Extracted entries:

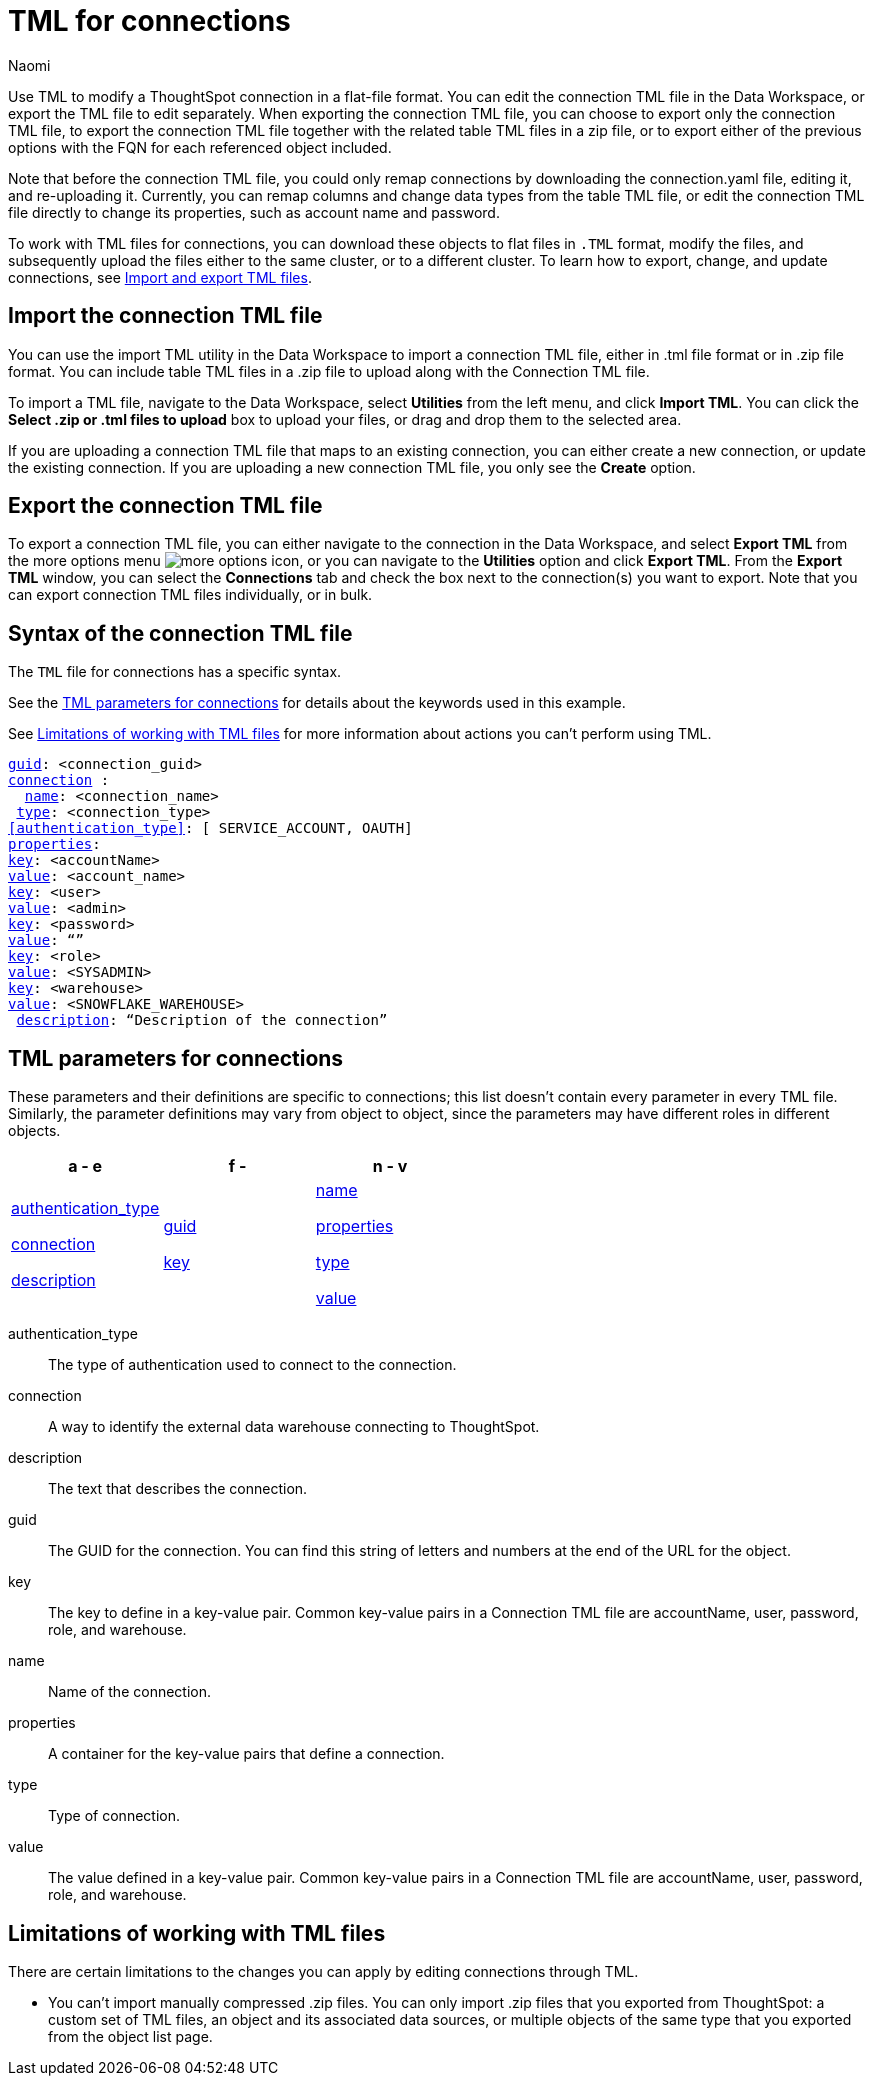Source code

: = TML for connections
:last_updated: 5/14/24
:author: Naomi
:linkattrs:
:experimental:
:page-layout: default-cloud
:description: Use TML to modify a ThoughtSpot connection in a flat-file format. Then, migrate the object to a different cluster, or restore it to the same cluster.
:object: connections
:jira: SCAL-148626, SCAL-202207, SCAL-132544, SCAL-202209

Use TML to modify a ThoughtSpot connection in a flat-file format. You can edit the connection TML file in the Data Workspace, or export the TML file to edit separately. When exporting the connection TML file, you can choose to export only the connection TML file, to export the connection TML file together with the related table TML files in a zip file, or to export either of the previous options with the FQN for each referenced object included.

Note that before the connection TML file, you could only remap connections by downloading the connection.yaml file, editing it, and re-uploading it. Currently, you can remap columns and change data types from the table TML file, or edit the connection TML file directly to change its properties, such as account name and password.

To work with TML files for {object}, you can download these objects to flat files in `.TML` format, modify the files, and subsequently upload the files either to the same cluster, or to a different cluster.
To learn how to export, change, and update {object}, see xref:scriptability.adoc[Import and export TML files].

== Import the connection TML file

You can use the import TML utility in the Data Workspace to import a connection TML file, either in .tml file format or in .zip file format. You can include table TML files in a .zip file to upload along with the Connection TML file.

To import a TML file, navigate to the Data Workspace, select *Utilities* from the left menu, and click *Import TML*. You can click the *Select .zip or .tml files to upload* box to upload your files, or drag and drop them to the selected area.

If you are uploading a connection TML file that maps to an existing connection, you can either create a new connection, or update the existing connection. If you are uploading a new connection TML file, you only see the *Create* option.

== Export the connection TML file

To export a connection TML file, you can either navigate to the connection in the Data Workspace, and select *Export TML* from the more options menu image:icon-more-10px.png[more options icon], or you can navigate to the *Utilities* option and click *Export TML*. From the *Export TML* window, you can select the *Connections* tab and check the box next to the connection(s) you want to export. Note that you can export connection TML files individually, or in bulk.



[#syntax-connection]
== Syntax of the connection TML file

The `TML` file for connections has a specific syntax.

See the <<connection-parameters,TML parameters for connections>> for details about the keywords used in this example.

See <<limitations,Limitations of working with TML files>> for more information about actions you can't perform using TML.

[subs=+macros]
....
<<guid,guid>>: <connection_guid>
<<connection,connection>> :
  <<name,name>>: <connection_name>
 <<type,type>>: <connection_type>
<<authentication_type>>: [ SERVICE_ACCOUNT, OAUTH]
<<properties,properties>>:
<<key,key>>: <accountName>
<<value,value>>: <account_name>
<<key,key>>: <user>
<<value,value>>: <admin>
<<key,key>>: <password>
<<value,value>>: “”
<<key,key>>: <role>
<<value,value>>: <SYSADMIN>
<<key,key>>: <warehouse>
<<value,value>>: <SNOWFLAKE_WAREHOUSE>
 <<description,description>>: “Description of the connection”
....




[#connection-parameters]
== TML parameters for {object}
These parameters and their definitions are specific to {object}; this list doesn't contain every parameter in every TML file. Similarly, the parameter definitions may vary from object to object, since the parameters may have different roles in different objects.

[width="100%",grid="none",options="header"]
|===
| a - e | f - k| n - v
a| <<authentication_type,authentication_type>>

<<connection,connection>>

<<description,description>>


a| <<guid,guid>>

<<key,key>>


a| <<name,name>>

<<properties,properties>>

<<type,type>>

<<value,value>>

|===

[#authentication_type]
authentication_type:: The type of authentication used to connect to the connection.
//Note that authentication type is usually SERVICE_ACCOUNT, although certain connections also support OAUTH.

[#connection]
connection:: A way to identify the external data warehouse connecting to ThoughtSpot.

[#description]
description:: The text that describes the connection.

[#guid]
guid:: The GUID for the connection. You can find this string of letters and numbers at the end of the URL for the object.

[#key]
key:: The key to define in a key-value pair. Common key-value pairs in a Connection TML file are accountName, user, password, role, and warehouse.

[#name]
name:: Name of the connection.

[#properties]
properties:: A container for the key-value pairs that define a connection.

[#type]
type:: Type of connection.

[#value]
value:: The value defined in a key-value pair. Common key-value pairs in a Connection TML file are accountName, user, password, role, and warehouse.

[#limitations]
== Limitations of working with TML files

There are certain limitations to the changes you can apply by editing {object} through TML.

* You can't import manually compressed .zip files.
You can only import .zip files that you exported from ThoughtSpot: a custom set of TML files, an object and its associated data sources, or multiple objects of the same type that you exported from the object list page.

What you should do:
Repeat the listing in full and exactly. Do not include any images.

Task result:
Source code

: = TML for connections
:last_updated: 5/14/24
:author: Naomi
:linkattrs:
:experimental:
:page-layout: default-cloud
:description: Use TML to modify a ThoughtSpot connection in a flat-file format. Then, migrate the object to a different cluster, or restore it to the same cluster.
:object: connections
:jira: SCAL-148626, SCAL-202207, SCAL-132544, SCAL-202209

Use TML to modify a ThoughtSpot connection in a flat-file format. You can edit the connection TML file in the Data Workspace, or export the TML file to edit separately. When exporting the connection TML file, you can choose to export only the connection TML file, to export the connection TML file together with the related table TML files in a zip file, or to export either of the previous options with the FQN for each referenced object included.

Note that before the connection TML file, you could only remap connections by downloading the connection.yaml file, editing it, and re-uploading it. Currently, you can remap columns and change data types from the table TML file, or edit the connection TML file directly to change its properties, such as account name and password.

To work with TML files for {object}, you can download these objects to flat files in `.TML` format, modify the files, and subsequently upload the files either to the same cluster, or to a different cluster.
To learn how to export, change, and update {object}, see xref:scriptability.adoc[Import and export TML files].

== Import the connection TML file

You can use the import TML utility in the Data Workspace to import a connection TML file, either in .tml file format or in .zip file format. You can include table TML files in a .zip file to upload along with the Connection TML file.

To import a TML file, navigate to the Data Workspace, select *Utilities* from the left menu, and click *Import TML*. You can click the *Select .zip or .tml files to upload* box to upload your files, or drag and drop them to the selected area.

If you are uploading a connection TML file that maps to an existing connection, you can either create a new connection, or update the existing connection. If you are uploading a new connection TML file, you only see the *Create* option.

== Export the connection TML file

To export a connection TML file, you can either navigate to the connection in the Data Workspace, and select *Export TML* from the more options menu image:icon-more-10px.png[more options icon], or you can navigate to the *Utilities* option and click *Export TML*. From the *Export TML* window, you can select the *Connections* tab and check the box next to the connection(s) you want to export. Note that you can export connection TML files individually, or in bulk.



[#syntax-connection]
== Syntax of the connection TML file

The `TML` file for connections has a specific syntax.

See the <<connection-parameters,TML parameters for connections>> for details about the keywords used in this example.

See <<limitations,Limitations of working with TML files>> for more information about actions you can't perform using TML.

[subs=+macros]
....
<<guid,guid>>: <connection_guid>
<<connection,connection>> :
  <<name,name>>: <connection_name>
 <<type,type>>: <connection_type>
<<authentication_type>>: [ SERVICE_ACCOUNT, OAUTH]
<<properties,properties>>:
<<key,key>>: <accountName>
<<value,value>>: <account_name>
<<key,key>>: <user>
<<value,value>>: <admin>
<<key,key>>: <password>
<<value,value>>: “”
<<key,key>>: <role>
<<value,value>>: <SYSADMIN>
<<key,key>>: <warehouse>
<<value,value>>: <SNOWFLAKE_WAREHOUSE>
 <<description,description>>: “Description of the connection”
....




[#connection-parameters]
== TML parameters for {object}
These parameters and their definitions are specific to {object}; this list doesn't contain every parameter in every TML file. Similarly, the parameter definitions may vary from object to object, since the parameters may have different roles in different objects.

[width="100%",grid="none",options="header"]
|===
| a - e | f - k| n - v
a| <<authentication_type,authentication_type>>

<<connection,connection>>

<<description,description>>


a| <<guid,guid>>

<<key,key>>


a| <<name,name>>

<<properties,properties>>

<<type,type>>

<<value,value>>

|===

[#authentication_type]
authentication_type:: The type of authentication used to connect to the connection.
//Note that authentication type is usually SERVICE_ACCOUNT, although certain connections also support OAUTH.

[#connection]
connection:: A way to identify the external data warehouse connecting to ThoughtSpot.

[#description]
description:: The text that describes the connection.

[#guid]
guid:: The GUID for the connection. You can find this string of letters and numbers at the end of the URL for the object.

[#key]
key:: The key to define in a key-value pair. Common key-value pairs in a Connection TML file are accountName, user, password, role, and warehouse.

[#name]
name:: Name of the connection.

[#properties]
properties:: A container for the key-value pairs that define a connection.

[#type]
type:: Type of connection.

[#value]
value:: The value defined in a key-value pair. Common key-value pairs in a Connection TML file are accountName, user, password, role, and warehouse.

[#limitations]
== Limitations of working with TML files

There are certain limitations to the changes you can apply by editing {object} through TML.

* You can't import manually compressed .zip files.
You can only import .zip files that you exported from ThoughtSpot: a custom set of TML files, an object and its associated data sources, or multiple objects of the same type that you exported from the object list page.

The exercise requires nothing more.